Wednesday, August 21, 2019

Dam Ohop Creek


Day 312: Since my "Forest Succession" nature walk in the Ohop Valley, I have been puzzling over the aspect of human psychology which compels us to interfere. I can't claim to have come up with the rationale, but it strikes me that it is intrinsically linked to our insistence that others conform to what we consider "right," whether it is our religious belief, our political agenda, or even just our side of the nonsensical argument of whether the faces on our paper money should be centered or offset. This came up because one of the people attending my walk (someone not affiliated with the Land Trust) told me that when he sees a beaver dam blocking a creek, he opens a portion of it to allow fish easy passage, claiming that he used to work for Fish and Wildlife and by inference, that he knows better how to manage the ecology better than Mother Nature.
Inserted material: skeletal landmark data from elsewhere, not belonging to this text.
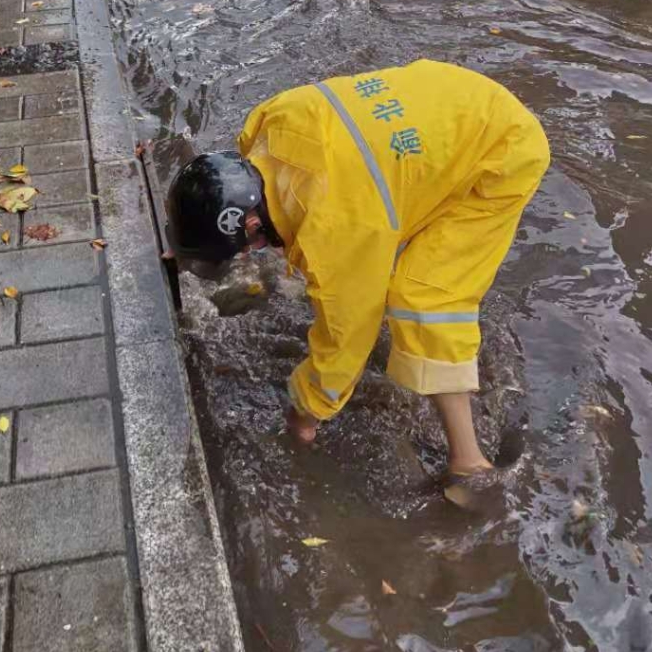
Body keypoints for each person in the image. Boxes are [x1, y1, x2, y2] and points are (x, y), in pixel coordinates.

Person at [166, 60, 549, 481]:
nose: (248, 254)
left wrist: (305, 412)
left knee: (427, 297)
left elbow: (347, 341)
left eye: (247, 246)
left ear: (251, 223)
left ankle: (468, 462)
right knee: (376, 257)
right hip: (455, 101)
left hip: (502, 152)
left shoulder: (336, 229)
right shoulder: (271, 122)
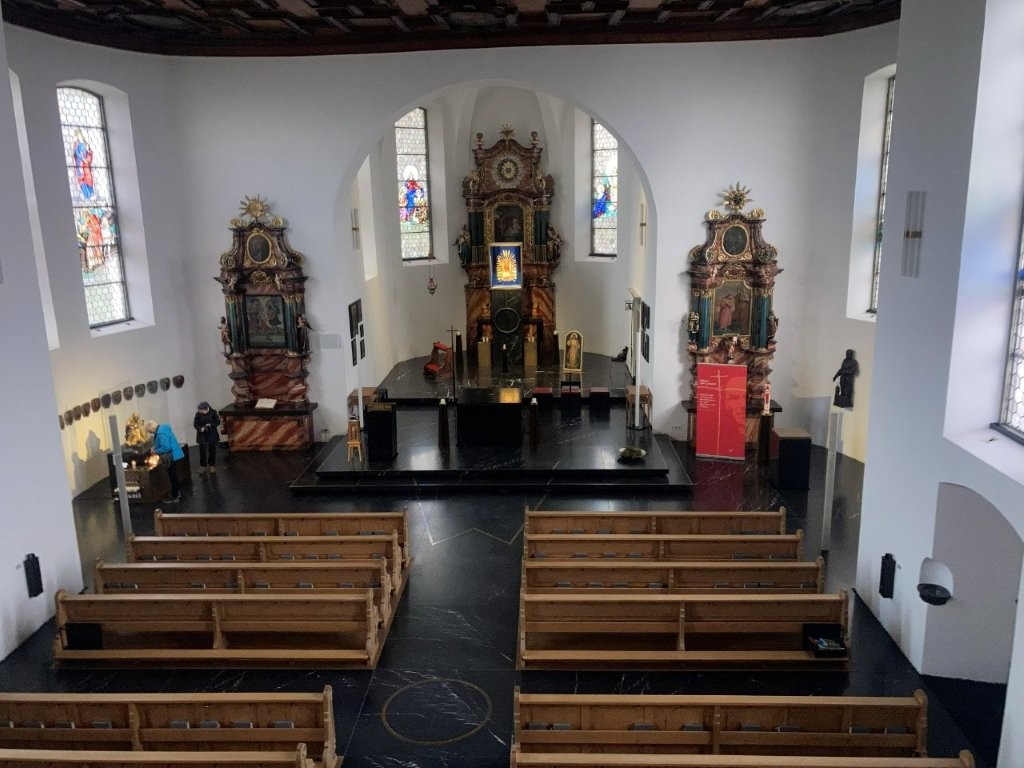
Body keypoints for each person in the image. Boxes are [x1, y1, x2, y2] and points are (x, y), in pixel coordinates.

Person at [146, 420, 185, 503]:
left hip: (171, 457)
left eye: (150, 431)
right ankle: (176, 492)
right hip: (175, 454)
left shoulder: (161, 433)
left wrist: (155, 451)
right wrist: (155, 447)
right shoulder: (163, 429)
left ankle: (175, 496)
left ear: (152, 427)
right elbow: (161, 443)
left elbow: (166, 447)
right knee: (173, 475)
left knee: (172, 476)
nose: (151, 433)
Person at [193, 402, 221, 475]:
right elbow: (195, 424)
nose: (200, 412)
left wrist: (211, 424)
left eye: (202, 410)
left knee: (212, 450)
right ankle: (203, 466)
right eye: (200, 410)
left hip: (211, 434)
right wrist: (200, 428)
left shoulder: (213, 413)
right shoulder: (198, 414)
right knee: (202, 451)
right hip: (202, 434)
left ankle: (212, 465)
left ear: (207, 408)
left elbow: (218, 422)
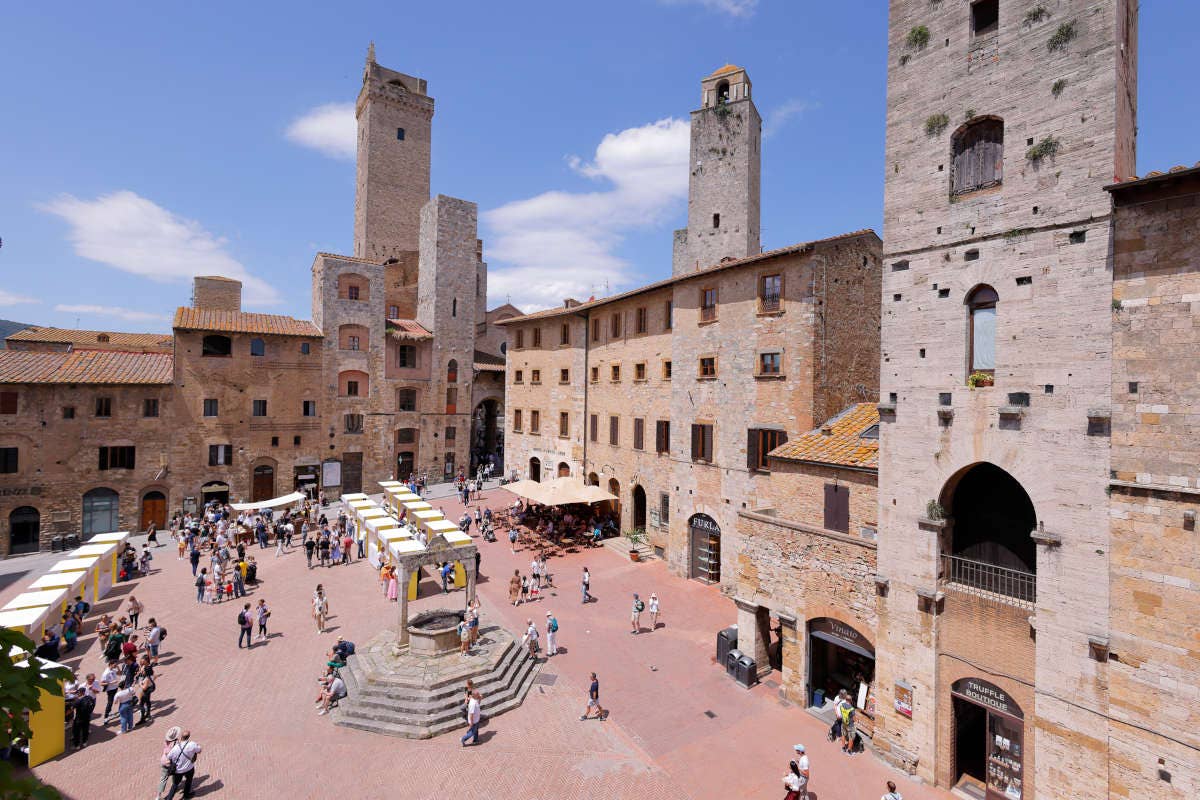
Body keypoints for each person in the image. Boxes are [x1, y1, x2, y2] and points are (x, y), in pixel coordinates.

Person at [163, 729, 202, 800]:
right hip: (189, 768)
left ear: (181, 737)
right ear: (189, 737)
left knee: (175, 785)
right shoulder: (192, 744)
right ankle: (186, 795)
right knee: (188, 781)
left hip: (178, 770)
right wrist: (198, 745)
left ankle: (169, 798)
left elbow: (168, 757)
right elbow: (199, 750)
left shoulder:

I attempted to reason with him (asserting my side of the argument, and here I damn myself for committing the very offense which is the subject of my rant), explaining that the healthiest, strongest migrating fish will leap over a small dam such as this one, or that by the time the upstream migration occurs, high water will make passage much easier. The unstated and unjustifiable assertion that "fish are better than beavers" bothers me. Who are we to make that determination? What gives us the right? Why can't we just leave it alone (whatever "it" is), and let Nature follow her own course? She managed the balancing act quite well until we insisted on getting involved.